* **Work instructions**: The records below are to be copied exactly, with every picture left out.

Data extracts START

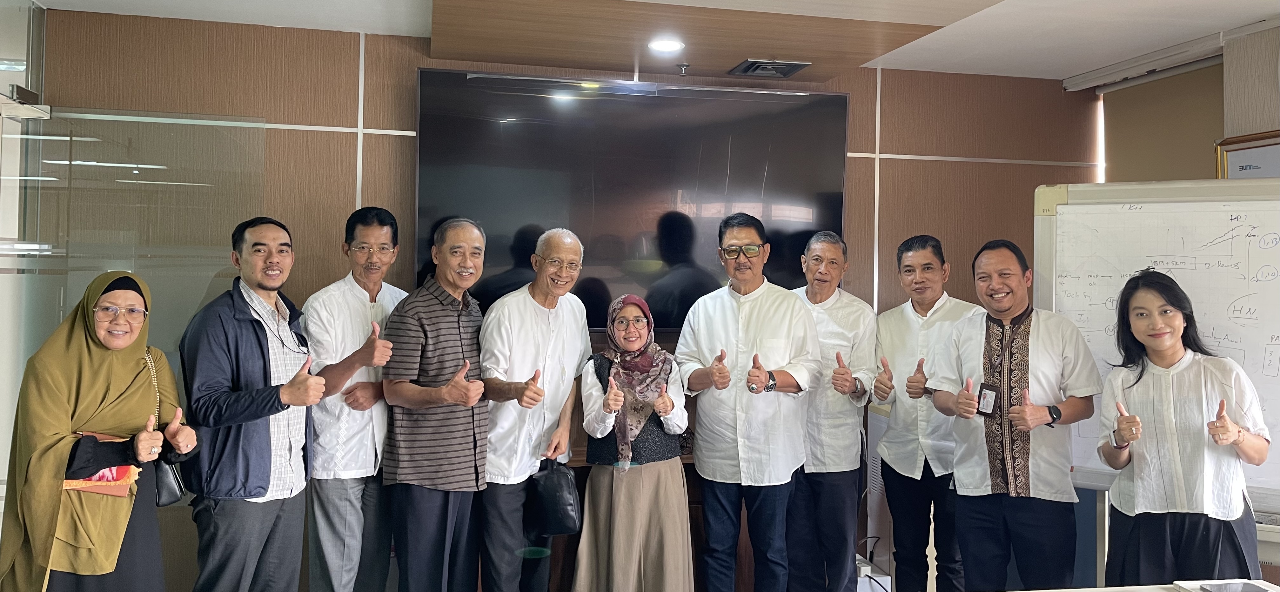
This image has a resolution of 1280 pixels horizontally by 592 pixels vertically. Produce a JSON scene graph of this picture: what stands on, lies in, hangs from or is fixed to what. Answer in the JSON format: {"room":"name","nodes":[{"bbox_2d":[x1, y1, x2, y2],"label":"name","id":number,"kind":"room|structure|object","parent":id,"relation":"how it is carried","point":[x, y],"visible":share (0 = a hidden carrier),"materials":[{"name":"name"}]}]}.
{"room":"office","nodes":[
{"label":"office","id":0,"kind":"room"},
{"bbox_2d":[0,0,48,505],"label":"glass partition","id":1,"kind":"structure","parent":0,"point":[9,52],"materials":[{"name":"glass"}]},
{"bbox_2d":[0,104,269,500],"label":"glass partition","id":2,"kind":"object","parent":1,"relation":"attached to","point":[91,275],"visible":0.59,"materials":[{"name":"clear glass"}]},
{"bbox_2d":[29,12,1093,591],"label":"back wall","id":3,"kind":"structure","parent":0,"point":[392,120],"materials":[{"name":"brown wood"}]},
{"bbox_2d":[413,67,849,330],"label":"television","id":4,"kind":"object","parent":3,"relation":"attached to","point":[599,103],"visible":0.84,"materials":[{"name":"black glass"}]},
{"bbox_2d":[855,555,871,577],"label":"power strip","id":5,"kind":"object","parent":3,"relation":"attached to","point":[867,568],"visible":0.55,"materials":[{"name":"white"}]},
{"bbox_2d":[16,0,1279,85],"label":"ceiling","id":6,"kind":"structure","parent":0,"point":[919,67],"materials":[{"name":"white paint"}]},
{"bbox_2d":[647,37,684,52],"label":"ceiling light","id":7,"kind":"object","parent":6,"relation":"in","point":[665,46],"visible":0.99,"materials":[{"name":"white"}]},
{"bbox_2d":[676,61,690,75],"label":"sprinkler","id":8,"kind":"object","parent":6,"relation":"attached to","point":[684,64],"visible":0.98,"materials":[{"name":"silver metal"}]},
{"bbox_2d":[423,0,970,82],"label":"ceiling panel","id":9,"kind":"object","parent":6,"relation":"attached to","point":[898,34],"visible":0.97,"materials":[{"name":"brown wood"}]},
{"bbox_2d":[729,58,810,77],"label":"air vent","id":10,"kind":"object","parent":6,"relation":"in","point":[780,73],"visible":0.99,"materials":[{"name":"metal"}]},
{"bbox_2d":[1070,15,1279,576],"label":"right wall","id":11,"kind":"structure","parent":0,"point":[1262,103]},
{"bbox_2d":[1099,60,1224,181],"label":"roller blind","id":12,"kind":"object","parent":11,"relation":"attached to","point":[1188,75],"visible":0.59,"materials":[{"name":"white"}]},
{"bbox_2d":[1214,129,1279,178],"label":"picture frame","id":13,"kind":"object","parent":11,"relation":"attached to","point":[1236,149],"visible":0.61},
{"label":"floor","id":14,"kind":"structure","parent":0,"visible":0},
{"bbox_2d":[0,270,197,591],"label":"woman","id":15,"kind":"object","parent":14,"relation":"on","point":[62,401],"visible":0.94},
{"bbox_2d":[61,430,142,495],"label":"folder","id":16,"kind":"object","parent":15,"relation":"in","point":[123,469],"visible":0.36,"materials":[{"name":"paper"}]},
{"bbox_2d":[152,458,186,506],"label":"handbag","id":17,"kind":"object","parent":15,"relation":"hanging from","point":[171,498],"visible":0.39,"materials":[{"name":"black leather"}]},
{"bbox_2d":[177,214,329,591],"label":"man","id":18,"kind":"object","parent":14,"relation":"on","point":[261,349],"visible":0.98},
{"bbox_2d":[303,202,412,591],"label":"man","id":19,"kind":"object","parent":14,"relation":"on","point":[375,234],"visible":0.92},
{"bbox_2d":[379,214,491,591],"label":"man","id":20,"kind":"object","parent":14,"relation":"on","point":[452,398],"visible":0.97},
{"bbox_2d":[478,224,590,591],"label":"man","id":21,"kind":"object","parent":14,"relation":"on","point":[562,335],"visible":0.97},
{"bbox_2d":[526,457,581,537],"label":"black handbag","id":22,"kind":"object","parent":21,"relation":"in","point":[562,487],"visible":0.96,"materials":[{"name":"black leather"}]},
{"bbox_2d":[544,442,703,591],"label":"wooden cabinet","id":23,"kind":"object","parent":14,"relation":"on","point":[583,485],"visible":0.16,"materials":[{"name":"brown wood"}]},
{"bbox_2d":[576,292,694,591],"label":"woman","id":24,"kind":"object","parent":14,"relation":"on","point":[620,502],"visible":0.97},
{"bbox_2d":[676,211,817,591],"label":"man","id":25,"kind":"object","parent":14,"relation":"on","point":[709,320],"visible":0.99},
{"bbox_2d":[784,229,879,591],"label":"man","id":26,"kind":"object","parent":14,"relation":"on","point":[835,248],"visible":0.86},
{"bbox_2d":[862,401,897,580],"label":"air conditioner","id":27,"kind":"object","parent":14,"relation":"on","point":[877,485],"visible":0.29,"materials":[{"name":"white"}]},
{"bbox_2d":[866,232,979,591],"label":"man","id":28,"kind":"object","parent":14,"relation":"on","point":[929,256],"visible":0.93},
{"bbox_2d":[925,236,1100,591],"label":"man","id":29,"kind":"object","parent":14,"relation":"on","point":[1007,258],"visible":0.99},
{"bbox_2d":[1008,578,1279,591],"label":"table","id":30,"kind":"object","parent":14,"relation":"on","point":[1054,590],"visible":0.75,"materials":[{"name":"white"}]},
{"bbox_2d":[1196,579,1272,591],"label":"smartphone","id":31,"kind":"object","parent":30,"relation":"on","point":[1251,588],"visible":0.98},
{"bbox_2d":[1032,177,1279,536],"label":"whiteboard","id":32,"kind":"object","parent":14,"relation":"on","point":[1062,271],"visible":0.67,"materials":[{"name":"white"}]},
{"bbox_2d":[1098,268,1271,588],"label":"woman","id":33,"kind":"object","parent":14,"relation":"on","point":[1133,417],"visible":0.94}
]}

Data extracts END

* **Exercise result**:
This image has a resolution of 1280 pixels horizontally by 592 pixels vertically. Produce a JSON scene graph of this picture: what stands on, lies in, hangs from or is fixed to what. Answer in the JSON format: {"room":"name","nodes":[{"bbox_2d":[x1, y1, x2, y2],"label":"name","id":number,"kind":"room|structure|object","parent":id,"relation":"how it is carried","point":[x, y],"visible":share (0 = a hidden carrier),"materials":[{"name":"name"}]}]}.
{"room":"office","nodes":[
{"label":"office","id":0,"kind":"room"},
{"bbox_2d":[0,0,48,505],"label":"glass partition","id":1,"kind":"structure","parent":0,"point":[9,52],"materials":[{"name":"glass"}]},
{"bbox_2d":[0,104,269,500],"label":"glass partition","id":2,"kind":"object","parent":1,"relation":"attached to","point":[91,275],"visible":0.59,"materials":[{"name":"clear glass"}]},
{"bbox_2d":[29,12,1093,591],"label":"back wall","id":3,"kind":"structure","parent":0,"point":[392,120],"materials":[{"name":"brown wood"}]},
{"bbox_2d":[413,67,849,330],"label":"television","id":4,"kind":"object","parent":3,"relation":"attached to","point":[599,103],"visible":0.84,"materials":[{"name":"black glass"}]},
{"bbox_2d":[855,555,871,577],"label":"power strip","id":5,"kind":"object","parent":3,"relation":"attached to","point":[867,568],"visible":0.55,"materials":[{"name":"white"}]},
{"bbox_2d":[16,0,1279,85],"label":"ceiling","id":6,"kind":"structure","parent":0,"point":[919,67],"materials":[{"name":"white paint"}]},
{"bbox_2d":[647,37,684,52],"label":"ceiling light","id":7,"kind":"object","parent":6,"relation":"in","point":[665,46],"visible":0.99,"materials":[{"name":"white"}]},
{"bbox_2d":[676,61,690,75],"label":"sprinkler","id":8,"kind":"object","parent":6,"relation":"attached to","point":[684,64],"visible":0.98,"materials":[{"name":"silver metal"}]},
{"bbox_2d":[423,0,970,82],"label":"ceiling panel","id":9,"kind":"object","parent":6,"relation":"attached to","point":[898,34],"visible":0.97,"materials":[{"name":"brown wood"}]},
{"bbox_2d":[729,58,810,77],"label":"air vent","id":10,"kind":"object","parent":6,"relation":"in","point":[780,73],"visible":0.99,"materials":[{"name":"metal"}]},
{"bbox_2d":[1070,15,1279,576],"label":"right wall","id":11,"kind":"structure","parent":0,"point":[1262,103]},
{"bbox_2d":[1099,60,1224,181],"label":"roller blind","id":12,"kind":"object","parent":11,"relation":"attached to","point":[1188,75],"visible":0.59,"materials":[{"name":"white"}]},
{"bbox_2d":[1214,129,1279,178],"label":"picture frame","id":13,"kind":"object","parent":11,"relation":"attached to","point":[1236,149],"visible":0.61},
{"label":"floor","id":14,"kind":"structure","parent":0,"visible":0},
{"bbox_2d":[0,270,197,591],"label":"woman","id":15,"kind":"object","parent":14,"relation":"on","point":[62,401],"visible":0.94},
{"bbox_2d":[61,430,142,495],"label":"folder","id":16,"kind":"object","parent":15,"relation":"in","point":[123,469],"visible":0.36,"materials":[{"name":"paper"}]},
{"bbox_2d":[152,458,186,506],"label":"handbag","id":17,"kind":"object","parent":15,"relation":"hanging from","point":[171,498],"visible":0.39,"materials":[{"name":"black leather"}]},
{"bbox_2d":[177,214,329,591],"label":"man","id":18,"kind":"object","parent":14,"relation":"on","point":[261,349],"visible":0.98},
{"bbox_2d":[303,202,412,591],"label":"man","id":19,"kind":"object","parent":14,"relation":"on","point":[375,234],"visible":0.92},
{"bbox_2d":[379,214,491,591],"label":"man","id":20,"kind":"object","parent":14,"relation":"on","point":[452,398],"visible":0.97},
{"bbox_2d":[478,224,590,591],"label":"man","id":21,"kind":"object","parent":14,"relation":"on","point":[562,335],"visible":0.97},
{"bbox_2d":[526,457,581,537],"label":"black handbag","id":22,"kind":"object","parent":21,"relation":"in","point":[562,487],"visible":0.96,"materials":[{"name":"black leather"}]},
{"bbox_2d":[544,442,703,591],"label":"wooden cabinet","id":23,"kind":"object","parent":14,"relation":"on","point":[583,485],"visible":0.16,"materials":[{"name":"brown wood"}]},
{"bbox_2d":[576,292,694,591],"label":"woman","id":24,"kind":"object","parent":14,"relation":"on","point":[620,502],"visible":0.97},
{"bbox_2d":[676,211,817,591],"label":"man","id":25,"kind":"object","parent":14,"relation":"on","point":[709,320],"visible":0.99},
{"bbox_2d":[784,229,879,591],"label":"man","id":26,"kind":"object","parent":14,"relation":"on","point":[835,248],"visible":0.86},
{"bbox_2d":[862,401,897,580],"label":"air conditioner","id":27,"kind":"object","parent":14,"relation":"on","point":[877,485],"visible":0.29,"materials":[{"name":"white"}]},
{"bbox_2d":[866,232,979,591],"label":"man","id":28,"kind":"object","parent":14,"relation":"on","point":[929,256],"visible":0.93},
{"bbox_2d":[925,236,1100,591],"label":"man","id":29,"kind":"object","parent":14,"relation":"on","point":[1007,258],"visible":0.99},
{"bbox_2d":[1008,578,1279,591],"label":"table","id":30,"kind":"object","parent":14,"relation":"on","point":[1054,590],"visible":0.75,"materials":[{"name":"white"}]},
{"bbox_2d":[1196,579,1272,591],"label":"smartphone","id":31,"kind":"object","parent":30,"relation":"on","point":[1251,588],"visible":0.98},
{"bbox_2d":[1032,177,1279,536],"label":"whiteboard","id":32,"kind":"object","parent":14,"relation":"on","point":[1062,271],"visible":0.67,"materials":[{"name":"white"}]},
{"bbox_2d":[1098,268,1271,588],"label":"woman","id":33,"kind":"object","parent":14,"relation":"on","point":[1133,417],"visible":0.94}
]}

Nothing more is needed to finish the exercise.